These financial statements are the responsibility of the Companys
management. Our responsibility is to express an opinion on these
financial statements based on our audit
We conducted our audit in accordance with the auditing standards
generally accepted in India. Those standards require that we plan and
perform the audit to obtain reasonable assurance about whether the
financial statements are free of material misstatement. An audit
includes examining, on a test basis, evidence supporting the amounts
and disclosures in the financial statements. An audit also includes
assessing the accounting principles used and significant estimates made
by management, as well as evaluating the overall financial statement
presentation. We believe that our audit provides a reasonable basis for
our opinion.
1. As required by the Companies (Auditors Report) Order, 2003 (the
Order), as amended, issued by the Central Government in terms of
Section 227 (4A) of the Companies Act, 1956 (the Act), we enclose in
the Annexure a statement on the matters specified in paragraphs 4 and 5
of the said Order.
2. Further to our comments in paragraph 1 above, we report that
a) we have obtained all the information and explanations, which to the
best of our knowledge and belief were necessary for the purposes of our
audit;
b) in our opinion, proper books of account as required by law have been
kept by the Company so far as appears from our examination of those
books;
c) the balance sheet, profit and loss account and cash flow statement
dealt with by this report are in agreement with the books of account;
d) in our opinion, the balance sheet, profit and loss account and cash
flow statement dealt with by this report comply with the accounting
standards referred to in sub-section (3C) of Section 211 of the
Companies Act, 1956;
e) on the basis of written representations received from the directors
as on March 31, 2009, and taken on record by the Board of Directors, we
report that none of the directors is disqualified as at March 31, 2009
from being appointed as a director in terms of clause (g) of
sub-section (1) of Section 274 of the Companies Act, 1956; and
f) in our opinion and to the best of our information and according to
the explanations given to us, the said accounts give the information
required by the Companies Act, 1956, in the manner so required and give
a true and fair view in conformity with the accounting principles
generally accepted in India:
i. in the case of the balance sheet, of the state of affairs of the
Company as at March 31, 2009;
ii. in the case of the profit and loss account, of the profit of the
Company for the year ended on that date; and
iii. in the case of cash flow statement, of the cash flows for the
year ended on that date.
Annexure referred to in paragraph 1 of our report to the members of
Wipro Limited (the Company) for the year ended March 31, 2009
1. a) The Company has maintained proper records showing full
particulars, including quantitative details and situation of fixed
assets.

= Listing =
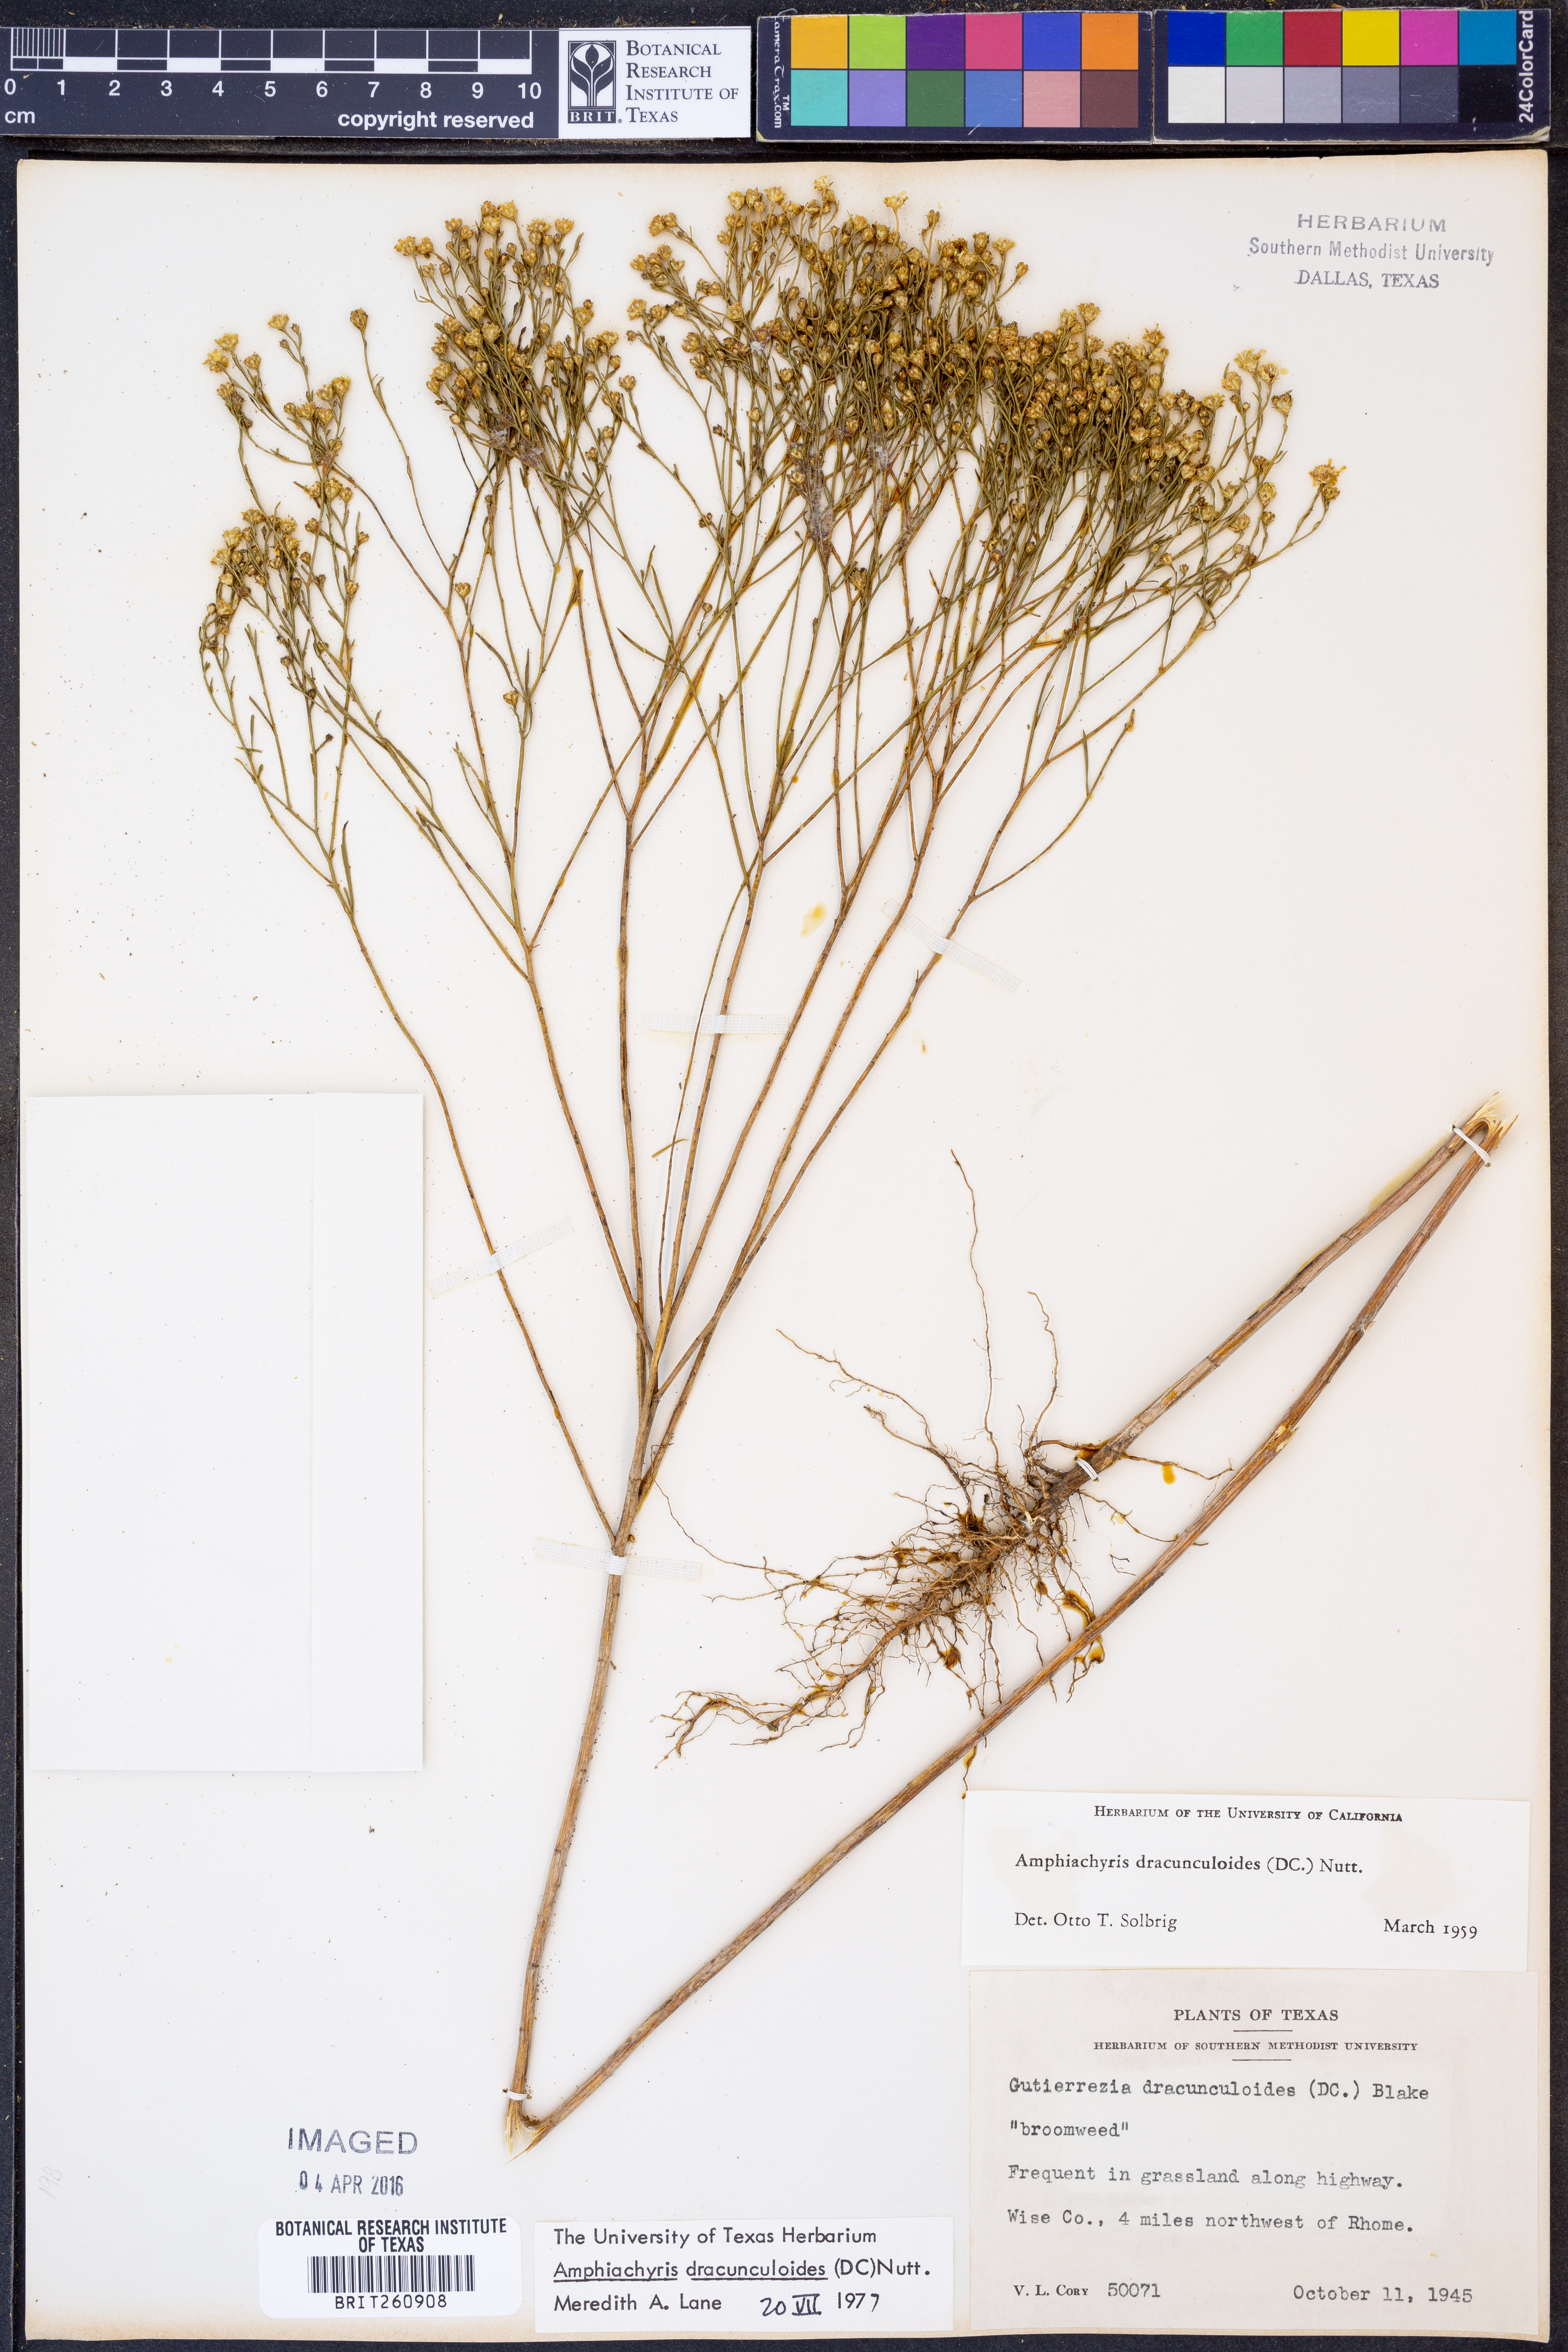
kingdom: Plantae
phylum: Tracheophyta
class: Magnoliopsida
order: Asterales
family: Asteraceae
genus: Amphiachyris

...

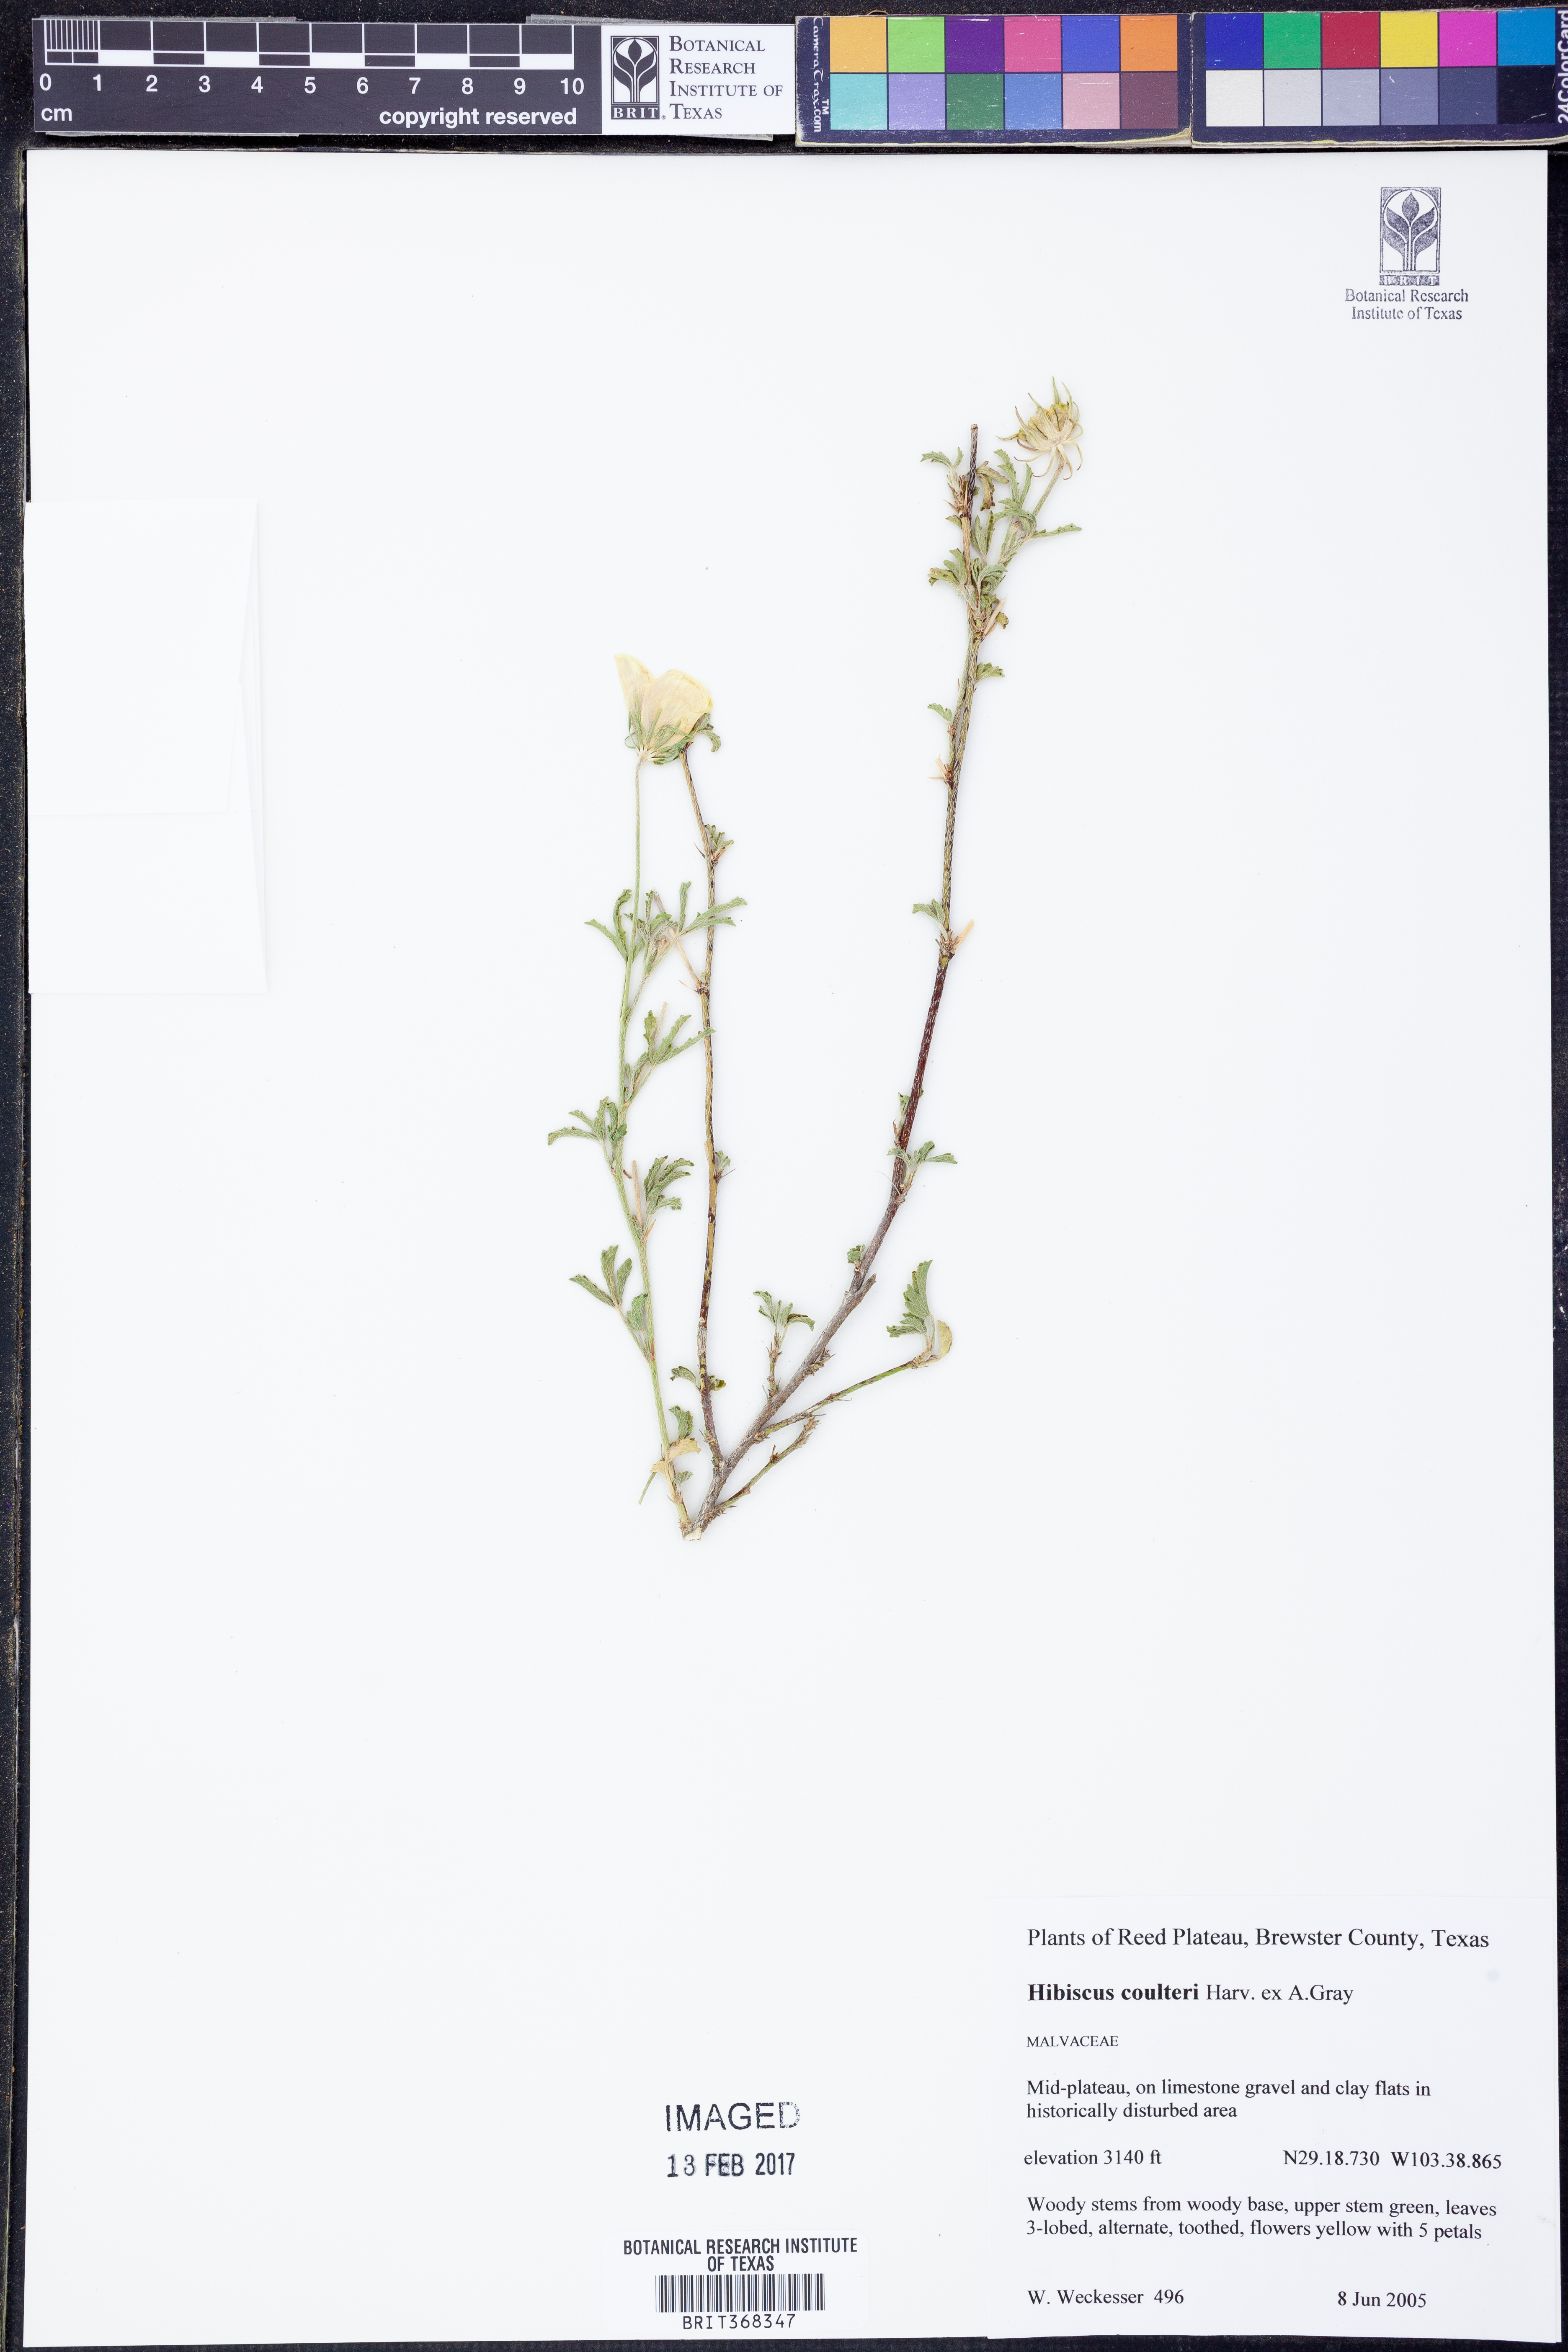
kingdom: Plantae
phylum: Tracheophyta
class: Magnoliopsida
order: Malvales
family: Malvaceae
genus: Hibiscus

= What to work on =
1. According to the audit report, under which country's generally accepted auditing standards was the audit conducted?
2. Continue the audit report, starting after its last sentence.
The material comes from a separate source and has no connection to the audit report.

= Responses per task =
1. India.

2.
b) The Company has a regular programme of physical verification of its
fixed assets by which all .fixed assets are verified in a phased manner
over a period of three years. In our opinion, the periodicity of
physical verification is reasonable having regard to the size of the
Company and the nature of its assets. In accordance with the phased
programme of verification, certain fixed assets were verified during
the year and no material discrepancies were noticed on such
verification.
c) The fixed assets disposed of during the year were not substantial,
and therefore, do not affect the going concern assumption.
2. a) The inventory has been physically verified by the management
during the year. In our opinion, the frequency of such verification is
reasonable.
b) The procedures for the physical verification of inventories followed
by the management are reasonable and adequate in relation to the size
of the Company and the nature of its business.
c) The Company is maintaining proper records of inventory. The
discrepancies noticed on physical verification between the physical
stocks and the book records were not material.
3. a) The Company has granted loans to 7 entities covered in the
register maintained under section 301 of the Companies Act, 1956. The
maximum amount outstanding during the year and the year-end balance of
such loans are as follows:
(Rs million)
Name of the Entity Maximum amount outstanding Year-end
during year balance
Wipro Cyprus Private
Limited 1,185 1,176
Infocrossing Inc.. 698 647
Wipro Networks Pte
Limited 292 292
Wipro Technologies SRL 128 99
Enthink Inc. 46 46
Wipro Singapore Pte
Limited 22 22
Wipro Holdings (Mauritius)
Limited 2 2
b) In our opinion, the rate of interest and other terms and conditions
on which loans have been granted to companies, firms or other parties
listed in the register maintained under section 301 of the Companies
Act, 1956 are not, prima facie, prejudicial to the interest of the
Company.
c) The principal amounts and interest, wherever applicable, are being
repaid regularly in accordance with the agreed contractual terms.
Accordingly, paragraphs 4(iii)(c) and 4(iii)(d) of the Order are not
applicable to the Company.
d) The Company has not taken any loans, secured or unsecured, from
companies, firms or other parties covered in the register maintained
under section 301 of the Companies Act, 1956. Accordingly, paragraphs
4(iii)(e) to (g) of the Order are not applicable to the Company.
4. In our opinion and according to the information and explanations
given to us, there is an adequate internal control system commensurate
with the size of the Company and the nature of its business with
regards to purchase of inventories and fixed assets and with regard to
sale of goods and services. We have not observed any major weakness in
the internal control system during the course of the audit.
5. a) In our opinion and according to the information and explanations
given to us, the particulars of contracts or arrangements referred to
in section 301 of the Companies Act, 1956 have been entered in the
register required to be maintained under that section.
b) In our opinion, and according to the information and explanations
given to us, the transactions made in pursuance of contracts and
arrangements referred to in (a) above and exceeding the value of Rs 5
lakh with any party during the year have been made at prices which are
reasonable having regard to the prevailing market prices at the
relevant time.
6. The Company has not accepted any deposits from the public.
7. In our opinion, the Company has an internal audit system
commensurate with the size and nature of its business.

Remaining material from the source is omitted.